§ **作業内容**:
**1)** 本文抜粋の「死亡保険金を受取った場合に」で始まる段落を、主な事実を残して箇条書きに改めること。
**2)** 本文抜粋の「というお話になりました。」から「くことができる)になります。」までを、一字一句変えずに書き写してください。

§ **本文抜粋**:
========================

孫を生命保険金の受取人にするときの注意点

2018年10月9日 公開 / 2020年6月30日更新

テーマ:相続対策のこと

コラムカテゴリ:法律関連

コラムキーワード: 生命保険 選び方生命保険 種類


先日、お客様と今後の相続対策についての打ち合わせを行っている際、

「孫のY太郎を生命保険の受取人にするのはどうかしら?」

というお話になりました。

お孫さんを生命保険の受取人にした場合、相続対策としてメリットがあるのでしょうか。

具体的に検討してみましょう。(※ お名前、親族関係等は現実のご相談とは異なります。)

ご相談者 Y太郎さんの祖母Aさん
Aさんの相続人は、長女B子さん、次女C子さんの2名のみで、Y太郎さんはB子さんの子です。

予想外の税負担にご注意を!

相続対策で生命保険を利用する場合のメリットは「非課税枠」の利用です。

死亡保険金を受取った場合に、受取保険金の合計額から「500万円×法定相続人の数」の金額を非課税(受取った合計額から差引くことができる)になります。

========================

§ **記録**:
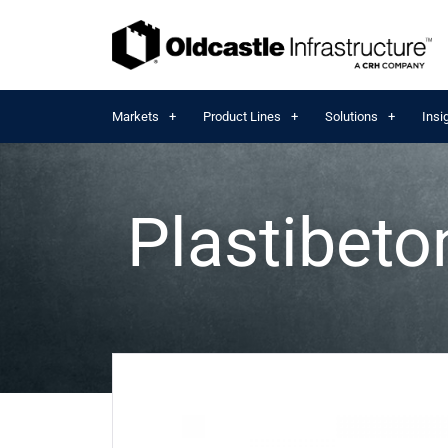
Markets
Product Lines
Solutions
Insi
Plastibet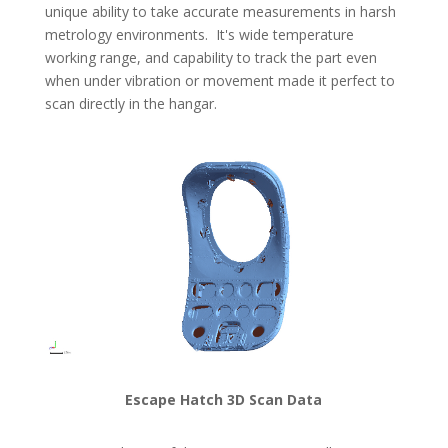
unique ability to take accurate measurements in harsh
metrology environments. It's wide temperature
working range, and capability to track the part even
when under vibration or movement made it perfect to
scan directly in the hangar.
Escape Hatch 3D Scan Data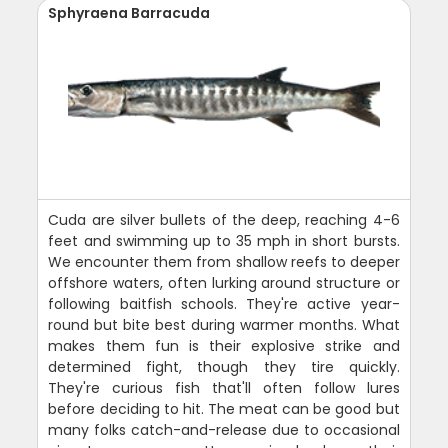
Sphyraena Barracuda
Cuda are silver bullets of the deep, reaching 4-6
feet and swimming up to 35 mph in short bursts.
We encounter them from shallow reefs to deeper
offshore waters, often lurking around structure or
following baitfish schools. They're active year-
round but bite best during warmer months. What
makes them fun is their explosive strike and
determined fight, though they tire quickly.
They're curious fish that'll often follow lures
before deciding to hit. The meat can be good but
many folks catch-and-release due to occasional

========================

§ **解答**:
**1)**
・死亡保険金を受け取った場合、「500万円×法定相続人の数」の金額が非課税になる。
・非課税とは、受け取った保険金の合計額からその金額を差し引けることを指す。

**2)**
というお話になりました。

お孫さんを生命保険の受取人にした場合、相続対策としてメリットがあるのでしょうか。

具体的に検討してみましょう。(※ お名前、親族関係等は現実のご相談とは異なります。)

ご相談者 Y太郎さんの祖母Aさん
Aさんの相続人は、長女B子さん、次女C子さんの2名のみで、Y太郎さんはB子さんの子です。

予想外の税負担にご注意を!

相続対策で生命保険を利用する場合のメリットは「非課税枠」の利用です。

死亡保険金を受取った場合に、受取保険金の合計額から「500万円×法定相続人の数」の金額を非課税(受取った合計額から差引くことができる)になります。